Setelah es miliknya habis lalu membayar, Kania langsung menyebrang jalan, menghentikan angkot dan naik.
Didalam angkot, ada anak kecil yang seperti mengajaknya bermain. Kania tersenyum, meladeni ajakan bermain itu hingga tidak memperhatikan jalan. Setelah anak kecil itu turun, Kania kembali menatap jalanan, tidak kunjung menemukan gerbang perumahan, Kania tidak sadar mulai tertidur. Salahnya juga tidak memperhatikan nama perumahan itu.
"neng. Mau kemana?"
Kania mngerjap. Dia langsung membulatkan matanya. Diangkot hanya tinggal dirinya saja.
"abang mau puter balik. Neng turun dimana?"
"saya lupa pak" jujur Kania.
"haduh, abang lagi buru-buru nih. Mau anter istri lahiran. Neng turun disini ya. Gak usah bayar deh."
Dengan ragu Kania mengangguk. Mobil angkot berhenti dan Kania turun.
Dia menatap sekitar, dia tidak tahu tengah berada dimana. Dia tidak ingat alamat rumah, tidak tahu harus ambil jalan mana. Tidak hafal nomor telepon rumah. Semuanya serba tidak tahu. Dia juga tidak membawa ponsel karena ponsel di kode dan hanya Kaylia yang tahu kodenya.
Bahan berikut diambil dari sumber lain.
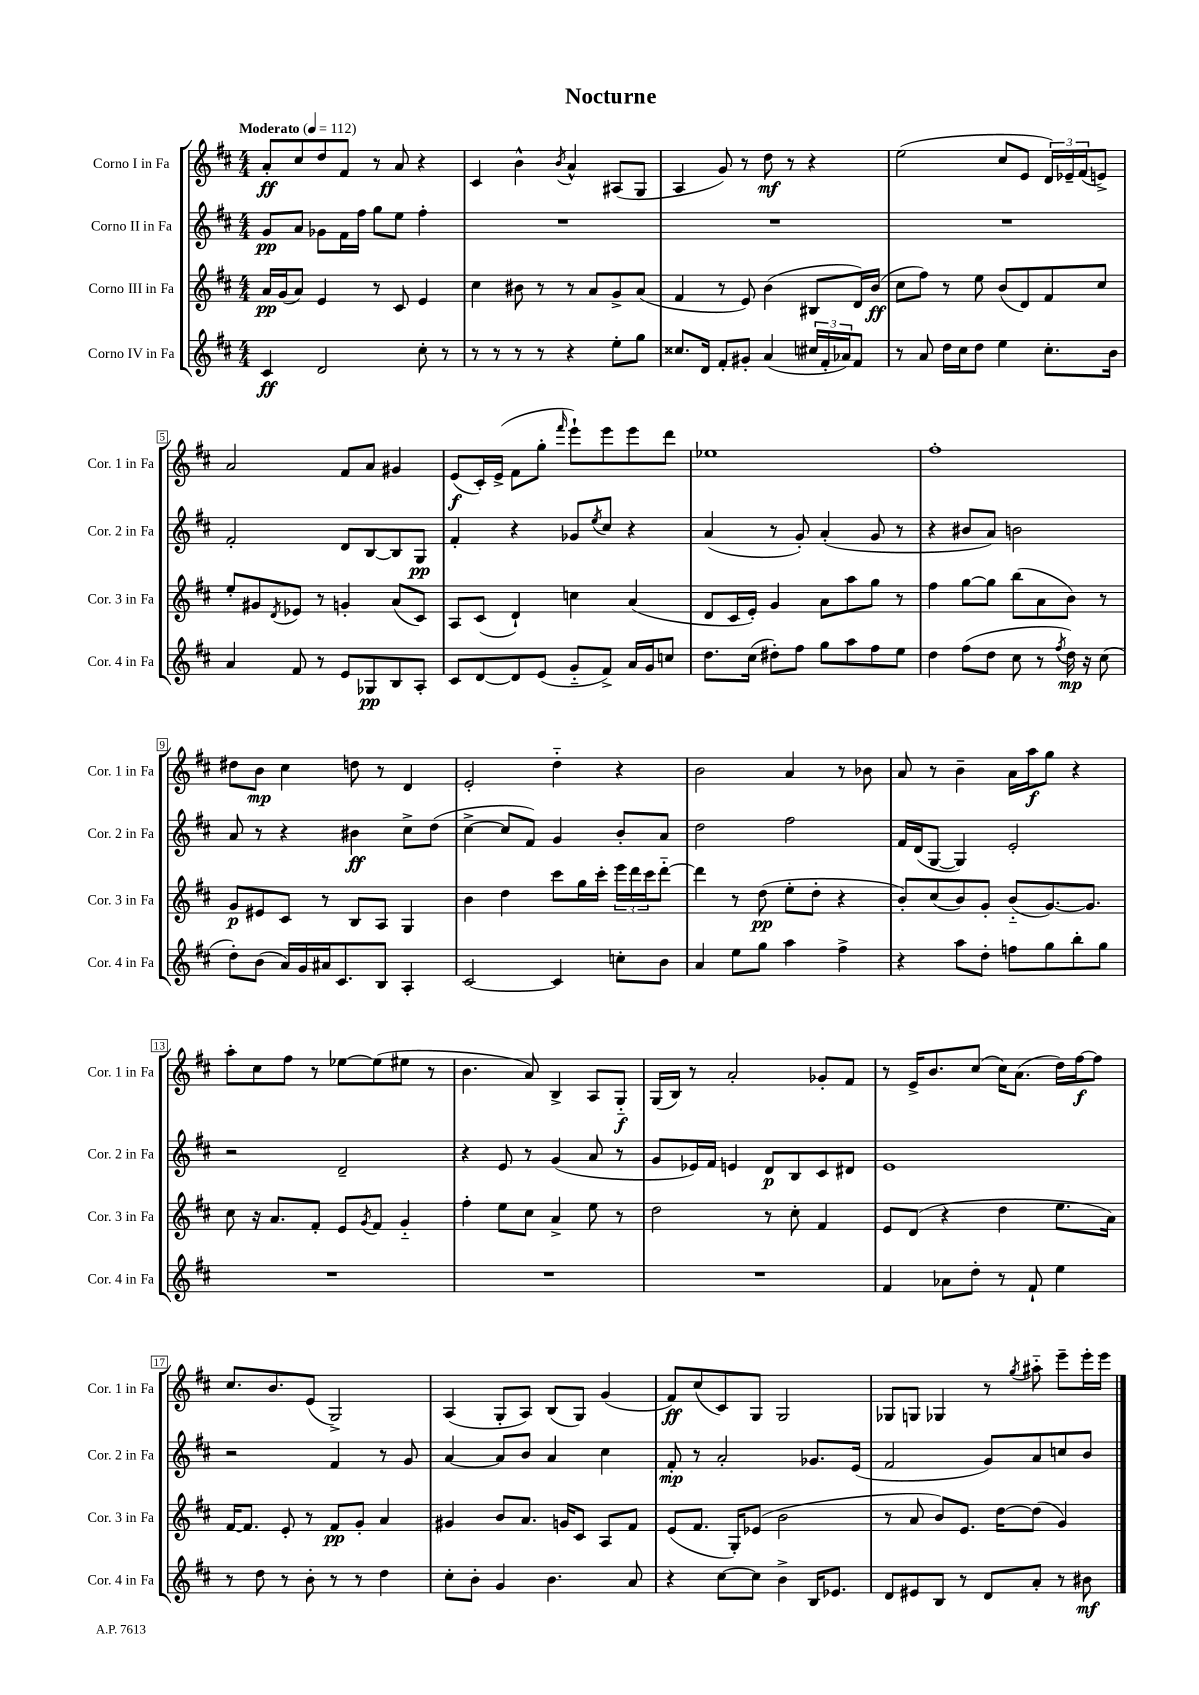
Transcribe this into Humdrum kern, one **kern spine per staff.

**kern	**dynam	**kern	**dynam	**kern	**dynam	**kern	**dynam
*part4	*part4	*part3	*part3	*part2	*part2	*part1	*part1
*staff4	*staff4	*staff3	*staff3	*staff2	*staff2	*staff1	*staff1
*I"Corno IV in Fa	*	*I"Corno III in Fa	*	*I"Corno II in Fa	*	*I"Corno I in Fa	*
*I'Cor. 4 in Fa	*	*I'Cor. 3 in Fa	*	*I'Cor. 2 in Fa	*	*I'Cor. 1 in Fa	*
*clefG2	*	*clefG2	*	*clefG2	*	*clefG2	*
*k[f#c#]	*	*k[f#c#]	*	*k[f#c#]	*	*k[f#c#]	*
*M4/4	*	*M4/4	*	*M4/4	*	*M4/4	*
*MM112	*	*MM112	*	*MM112	*	*MM112	*
=1	=1	=1	=1	=1	=1	=1	=1
!	!	!	!	!	!	!LO:TX:a:B:t=Moderato	!
4c#/	ff	16a/LL	pp	8g/L	pp	8a'/L	ff
.	.	(16g/J	.	.	.	.	.
.	.	8a/J)	.	8a/J	.	8cc#/	.
2d/	.	4e/	.	8g-X\L	.	8dd/	.
.	.	.	.	16f#\L	.	8f#/J	.
.	.	.	.	16ff#\JJ	.	.	.
.	.	8r	.	8gg\L	.	8r	.
.	.	8c#/	.	8ee\J	.	8a/	.
8cc#'\	.	4e/	.	4ff#'\	.	4r	.
8r	.	.	.	.	.	.	.
=2	=2	=2	=2	=2	=2	=2	=2
8r	.	4cc#\	.	1r	.	4c#/	.
8r	.	.	.	.	.	.	.
8r	.	8b#X\	.	.	.	4b^^\	.
8r	.	8r	.	.	.	.	.
.	.	.	.	.	.	8qb/	.
4r	.	8r	.	.	.	4a^^/	.
.	.	8a/L	.	.	.	.	.
8ee'\L	.	8g^/	.	.	.	(8A#X/L	.
8gg\J	.	(8a/J	.	.	.	8G/J	.
=3	=3	=3	=3	=3	=3	=3	=3
8.cc##X/L	.	4f#/	.	1r	.	4A/	.
16d/Jk	.	.	.	.	.	.	.
8f#'/L	.	8r	.	.	.	8g/)	.
8g#X'/J	.	8e/)	.	.	.	8r	.
(4a/	.	(4b\	.	.	.	8dd\	mf
.	.	.	.	.	.	8r	.
24cc#X/LL	.	8B#X/L	.	.	.	4r	.
24f#'/	.	.	.	.	.	.	.
24a-X/J)	.	.	.	.	.	.	.
8f#/J	.	16d/L)	.	.	.	.	.
.	.	(16b/JJ	ff	.	.	.	.
=4	=4	=4	=4	=4	=4	=4	=4
8r	.	8cc#\L	.	1r	.	(2ee\	.
8a/	.	8ff#\J)	.	.	.	.	.
16dd\LL	.	8r	.	.	.	.	.
16cc#\J	.	.	.	.	.	.	.
8dd\J	.	8ee\	.	.	.	.	.
4ee\	.	(8b/L	.	.	.	8cc#/L	.
.	.	8d/)	.	.	.	8e/J	.
8.cc#'\L	.	8f#/	.	.	.	24d/LL)	.
.	.	.	.	.	.	24e-X~/	.
.	.	.	.	.	.	(24f#/J	.
.	.	8cc#/J	.	.	.	8en^/J)	.
16b\Jk	.	.	.	.	.	.	.
!!LO:LB:g=z
=5	=5	=5	=5	=5	=5	=5	=5
4a/	.	8ee'/L	.	2f#'/	.	2a/	.
.	.	8g#X/	.	.	.	.	.
.	.	8qd/	.	.	.	.	.
8f#/	.	8e-X/J	.	.	.	.	.
8r	.	8r	.	.	.	.	.
8e/L	.	4gn'/	.	8d/L	.	8f#/L	.
8G-X/	pp	.	.	[8B/	.	8a/J	.
8B/	.	(8a/L	.	8B/]	.	4g#X/	.
8A'/J	.	8c#/J)	.	8G/J	pp	.	.
=6	=6	=6	=6	=6	=6	=6	=6
8c#/L	.	8A/L	.	4f#'/	.	(8e/L	f
[8d/	.	(8c#/J	.	.	.	16c#'/L)	.
.	.	.	.	.	.	(16e^/JJ	.
8d/]	.	4d`/)	.	4r	.	8f#\L	.
(8e/J	.	.	.	.	.	8gg'\J	.
.	.	.	.	.	.	16qqfff#/	.
8g/L	.	4ccn\	.	8g-X/L	.	8eee`\L)	.
.	.	.	.	8qee/	.	.	.
8f#^/J)	.	.	.	8cc#/J	.	8eee\	.
16a/LL	.	(4a/	.	4r	.	8eee\	.
16g/J	.	.	.	.	.	.	.
8ccn/J	.	.	.	.	.	8ddd\J	.
=7	=7	=7	=7	=7	=7	=7	=7
8.dd\L	.	8d/L	.	(4a/	.	1ee-X	.
.	.	16c#/L	.	.	.	.	.
(16cc#\Jk	.	16e'/JJ)	.	.	.	.	.
8dd#X'\L)	.	4g/	.	8r	.	.	.
8ff#\J	.	.	.	8g'/)	.	.	.
8gg\L	.	8a\L	.	(4a'/	.	.	.
8aa\	.	8aa\	.	.	.	.	.
8ff#\	.	8gg\J	.	8g/	.	.	.
8ee\J	.	8r	.	8r	.	.	.
=8	=8	=8	=8	=8	=8	=8	=8
4dd\	.	4ff#\	.	4r	.	1ff#'	.
(8ff#\L	.	[8gg\L	.	8b#X/L	.	.	.
8dd\J	.	8gg\J]	.	8a/J)	.	.	.
8cc#\	.	(8bb\L	.	2bn\	.	.	.
8r	.	8a\	.	.	.	.	.
8qff#/	.	.	.	.	.	.	.
16dd\)	mp	8b\J)	.	.	.	.	.
16r	.	.	.	.	.	.	.
(8cc#\	.	8r	.	.	.	.	.
!!LO:LB:g=z
=9	=9	=9	=9	=9	=9	=9	=9
8dd'\L)	.	8g/L	p	8a/	.	8dd#X\L	.
(8b\J	.	8e#X/	.	8r	.	8b\J	mp
16a/LL)	.	8c#/J	.	4r	.	4cc#\	.
16g/	.	.	.	.	.	.	.
16a#X/J	.	8r	.	.	.	.	.
8.c#/	.	.	.	.	.	.	.
.	.	8B/L	.	4b#X\	ff	8ddn\	.
8B/J	.	8A/J	.	.	.	8r	.
4A'/	.	4G/	.	8cc#^\L	.	4d/	.
.	.	.	.	(8dd\J	.	.	.
=10	=10	=10	=10	=10	=10	=10	=10
[2c#/	.	4b\	.	[4cc#^\	.	2e'/	.
.	.	4dd\	.	8cc#/L]	.	.	.
.	.	.	.	8f#/J)	.	.	.
4c#/]	.	8ccc#\L	.	4g/	.	4dd\	.
.	.	16gg\L	.	.	.	.	.
.	.	16ccc#'\JJ	.	.	.	.	.
8ccn'\L	.	24eee\LL	.	8b'/L	.	4r	.
.	.	24ddd\	.	.	.	.	.
.	.	24ccc#\J	.	.	.	.	.
8b\J	.	[8ddd\J	.	8a/J	.	.	.
=11	=11	=11	=11	=11	=11	=11	=11
4a/	.	4ddd\]	.	2dd\	.	2b\	.
8ee\L	.	8r	.	.	.	.	.
8gg\J	.	(8dd\	pp	.	.	.	.
4aa\	.	8ee'\L	.	2ff#\	.	4a/	.
.	.	8dd'\J	.	.	.	.	.
4ff#^\	.	4r	.	.	.	8r	.
.	.	.	.	.	.	8b-X\	.
=12	=12	=12	=12	=12	=12	=12	=12
4r	.	8b'/L)	.	16f#/LL	.	8a/	.
.	.	.	.	(16d/J	.	.	.
.	.	(8cc#/	.	[8G/J	.	8r	.
8aa\L	.	8b/)	.	4G/])	.	4b~\	.
8dd'\J	.	8g'/J	.	.	.	.	.
8ffn\L	.	(8b/L	.	2e'/	.	16a\LL	.
.	.	.	.	.	.	16aa\J	f
8gg\	.	[8.g/)	.	.	.	8gg\J	.
8bb'\	.	.	.	.	.	4r	.
.	.	8.g/J]	.	.	.	.	.
8gg\J	.	.	.	.	.	.	.
!!LO:LB:g=z
=13	=13	=13	=13	=13	=13	=13	=13
1r	.	8cc#\	.	2r	.	8aa'\L	.
.	.	16r	.	.	.	8cc#\	.
.	.	8.a/L	.	.	.	.	.
.	.	.	.	.	.	8ff#\J	.
.	.	8f#'/J	.	.	.	8r	.
.	.	8e/L	.	2d~/	.	[8ee-X\L	.
.	.	8qg/	.	.	.	.	.
.	.	8f#/J	.	.	.	(8ee-\]	.
.	.	4g/	.	.	.	8ee#X\J	.
.	.	.	.	.	.	8r	.
=14	=14	=14	=14	=14	=14	=14	=14
1r	.	4ff#'\	.	4r	.	4.b\	.
.	.	8ee\L	.	8e/	.	.	.
.	.	8cc#\J	.	8r	.	8a/)	.
.	.	4a^/	.	(4g/	.	4B^/	.
.	.	8ee\	.	8a/	.	8A/L	.
.	.	8r	.	8r	.	8G/J	f
=15	=15	=15	=15	=15	=15	=15	=15
1r	.	2dd\	.	8g/L	.	(16G/LL	.
.	.	.	.	.	.	16B/JJ)	.
.	.	.	.	16e-X/L)	.	8r	.
.	.	.	.	16f#/JJ	.	.	.
.	.	.	.	4en/	.	2a'/	.
.	.	8r	.	8d/L	p	.	.
.	.	8cc#'\	.	8B/	.	.	.
.	.	4f#/	.	8c#/	.	8g-X'/L	.
.	.	.	.	8d#X/J	.	8f#/J	.
=16	=16	=16	=16	=16	=16	=16	=16
4f#/	.	8e/L	.	1e	.	8r	.
.	.	(8d/J	.	.	.	16e^/KL	.
.	.	.	.	.	.	8.b/	.
8a-X\L	.	4r	.	.	.	.	.
8dd'\J	.	.	.	.	.	(8cc#/J	.
8r	.	4dd\	.	.	.	16cc#\KL)	.
.	.	.	.	.	.	(8.a\J	.
8f#`/	.	.	.	.	.	.	.
4ee\	.	8.ee\L	.	.	.	16dd\LL)	.
.	.	.	.	.	.	[16ff#\J	f
.	.	.	.	.	.	8ff#\J]	.
.	.	16a\Jk)	.	.	.	.	.
!!LO:LB:g=z
=17	=17	=17	=17	=17	=17	=17	=17
8r	.	[16f#/KL	.	2r	.	8.cc#/L	.
.	.	8.f#/J]	.	.	.	.	.
8dd\	.	.	.	.	.	.	.
.	.	.	.	.	.	8.b/	.
8r	.	8e'/	.	.	.	.	.
8b'\	.	8r	.	.	.	(8e/J	.
8r	.	8f#/L	pp	4f#/	.	2G^/)	.
8r	.	8g'/J	.	.	.	.	.
4dd\	.	4a/	.	8r	.	.	.
.	.	.	.	8g/	.	.	.
=18	=18	=18	=18	=18	=18	=18	=18
8cc#'\L	.	4g#X/	.	[4a/	.	(4A/	.
8b'\J	.	.	.	.	.	.	.
4g/	.	8b/L	.	8a/L]	.	8G'/L	.
.	.	8.a/J	.	8b/J	.	8A/J)	.
4.b\	.	.	.	4a/	.	(8B/L	.
.	.	16gn/KL	.	.	.	.	.
.	.	8c#/J	.	.	.	8G/J)	.
.	.	8A/L	.	4cc#\	.	(4g/	.
8a/	.	8f#/J	.	.	.	.	.
=19	=19	=19	=19	=19	=19	=19	=19
4r	.	(8e/L	.	8f#'/	mp	8f#/L)	ff
.	.	8.f#/J	.	8r	.	(8cc#/	.
[8cc#\L	.	.	.	2a'/	.	8c#/)	.
.	.	16G'/KL)	.	.	.	.	.
8cc#\J]	.	(8e-X/J	.	.	.	8G/J	.
4b^\	.	2b\	.	.	.	2G/	.
16B/KL	.	.	.	8.g-X/L	.	.	.
8.e-X/J	.	.	.	.	.	.	.
.	.	.	.	(16e/Jk	.	.	.
=20	=20	=20	=20	=20	=20	=20	=20
8d/L	.	8r	.	2f#/	.	8G-X/L	.
8e#X/	.	8a/	.	.	.	8Gn/J	.
8B/J	.	8b/L)	.	.	.	4G-X/	.
8r	.	8.e/J	.	.	.	.	.
8d/L	.	.	.	8g/L)	.	8r	.
.	.	[16dd\KL	.	.	.	.	.
.	.	.	.	.	.	8qgg/	.
8a'/J	.	(8dd\J]	.	8a/	.	8aa#X\	.
8r	.	4g/)	.	8ccn/	.	8eee~\L	.
8b#X\	mf	.	.	8b/J	.	16eee'\L	.
.	.	.	.	.	.	16eee\JJ	.
==	==	==	==	==	==	==	==
*-	*-	*-	*-	*-	*-	*-	*-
Merasakan ada air yang jatuh, Kania langsung menatap langit. Hujan sudah mulai turun. Segera dia berlari menuju tempat teduh, didepan sebuah ruko. Bersama orang-orang yang senasib dengannya.
"gue nyasar ke pinggiran Jakarta apa ya? mampus dah. Gak tahu jalan pulang" gerutu Kania pelan.
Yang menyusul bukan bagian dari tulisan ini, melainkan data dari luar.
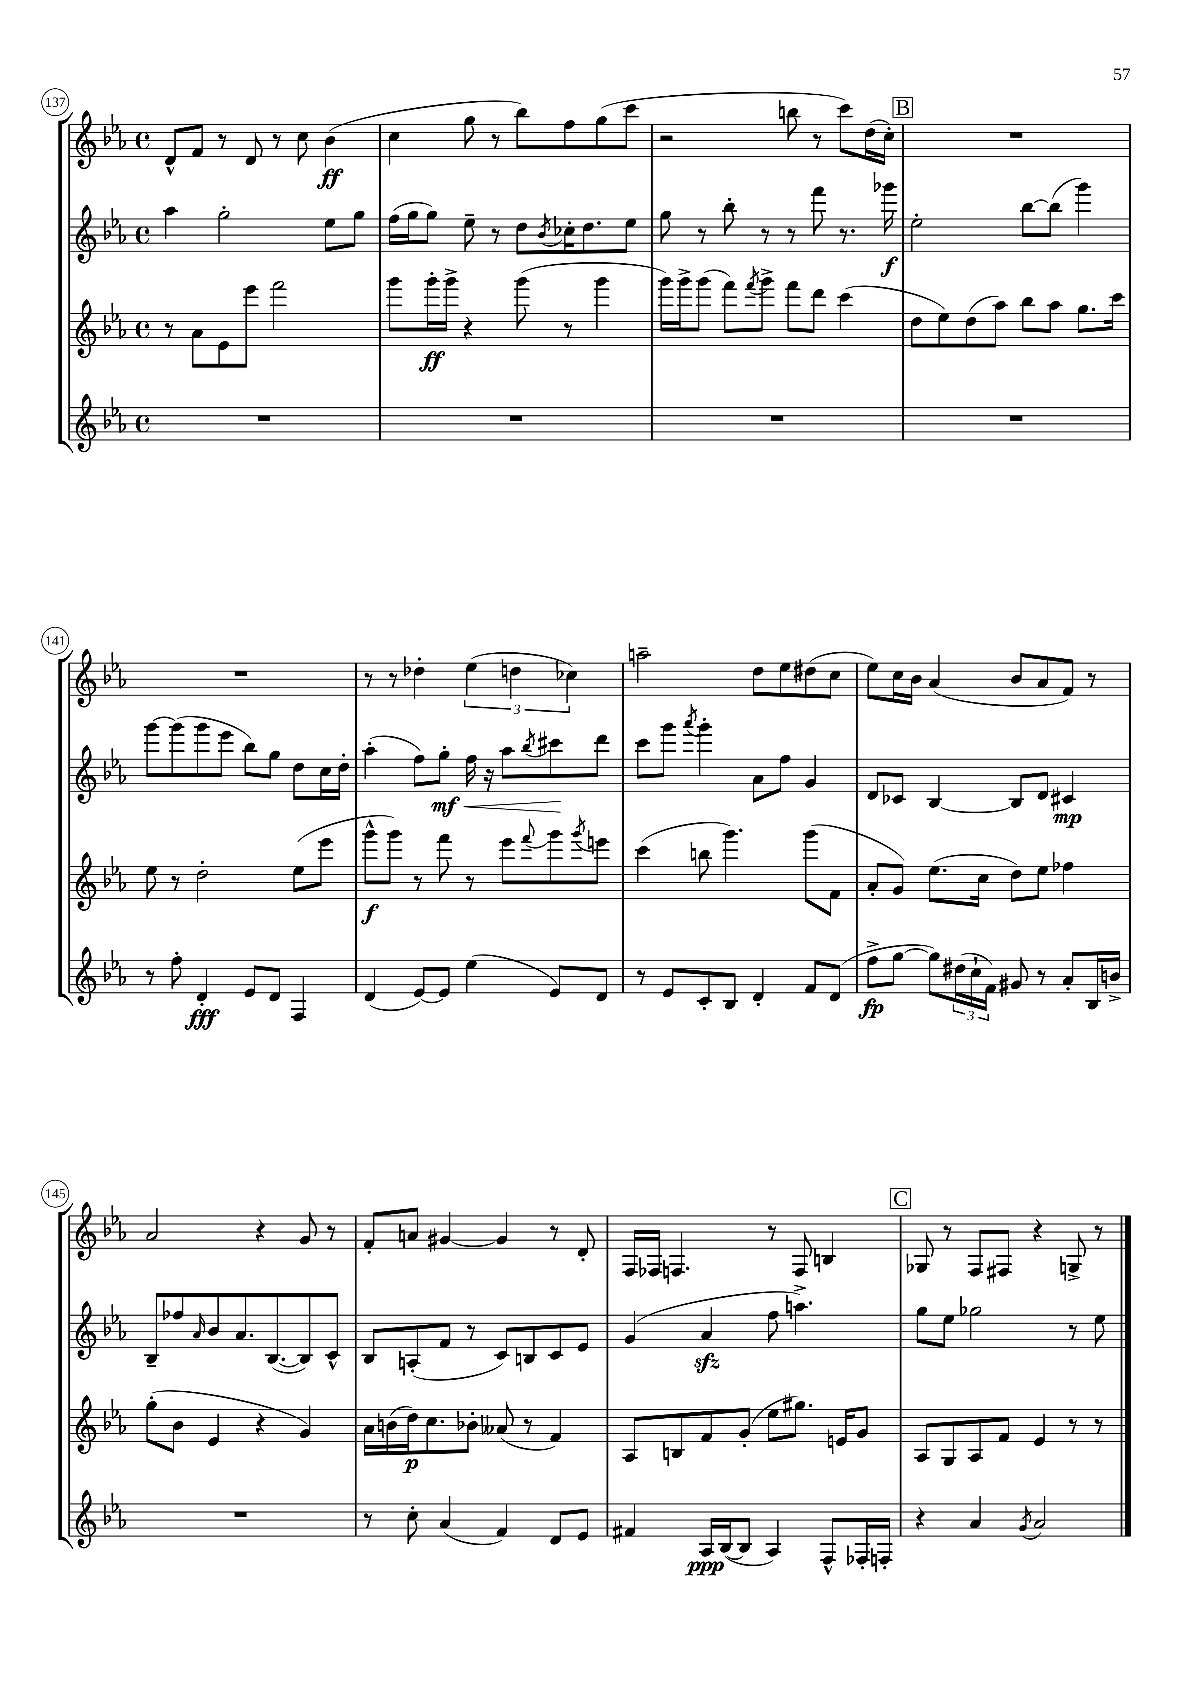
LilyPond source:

Hujan tidak kunjung reda, bahkan lebih besar dibarengi dengan angin dan petir. Kakinya sudah benar-benar pegal karena berdiri cukup lama -sangat lama.
Hingga langit semakin gelap, Kania terjebak hujan hingga malam. Rasanya ingin menangis aarena tidak tahu harus kemana.
"mba. Disini terus. Gak pulang?"
Kania menatap perempuan muda yang berbicara kepadanya.
"saya gak tahu jalan pulang" jujur Kania.
"ya ampun mba. Mau ke kosan saya? dibelakang ruko" ajak perempuan itu.
Katakanlah Kania gila karena dengan mudah menerima ajakan perempuan itu. Tapi bagaimana lagi? tetap diam dan berdiri di depan ruko seperti ini juga tidak menjamin Kania aman.
"kalau gak keberatan. Saya ikut numpang malam ini, besok saya pergi" ucap Kania lirih.
"iya. Ayo mba." ajak wanita itu.
Kania mengangguk lalu melangkah bersama perempuan itu. Beruntung payung yang dibawa si perempuan cukup untuk mereka berdua. Memasrahkan diri, Kania berharap malam ini dia tidak bertemu dengan orang yang salah, orang yang benar-benar mau menolongnya dan bukan malah mencelakainya. Apalagi orang itu begitu dengan mudahnya menawarkan tumpangan. Semoga saja. Semoga tidak ada hal buruk yang terjadi.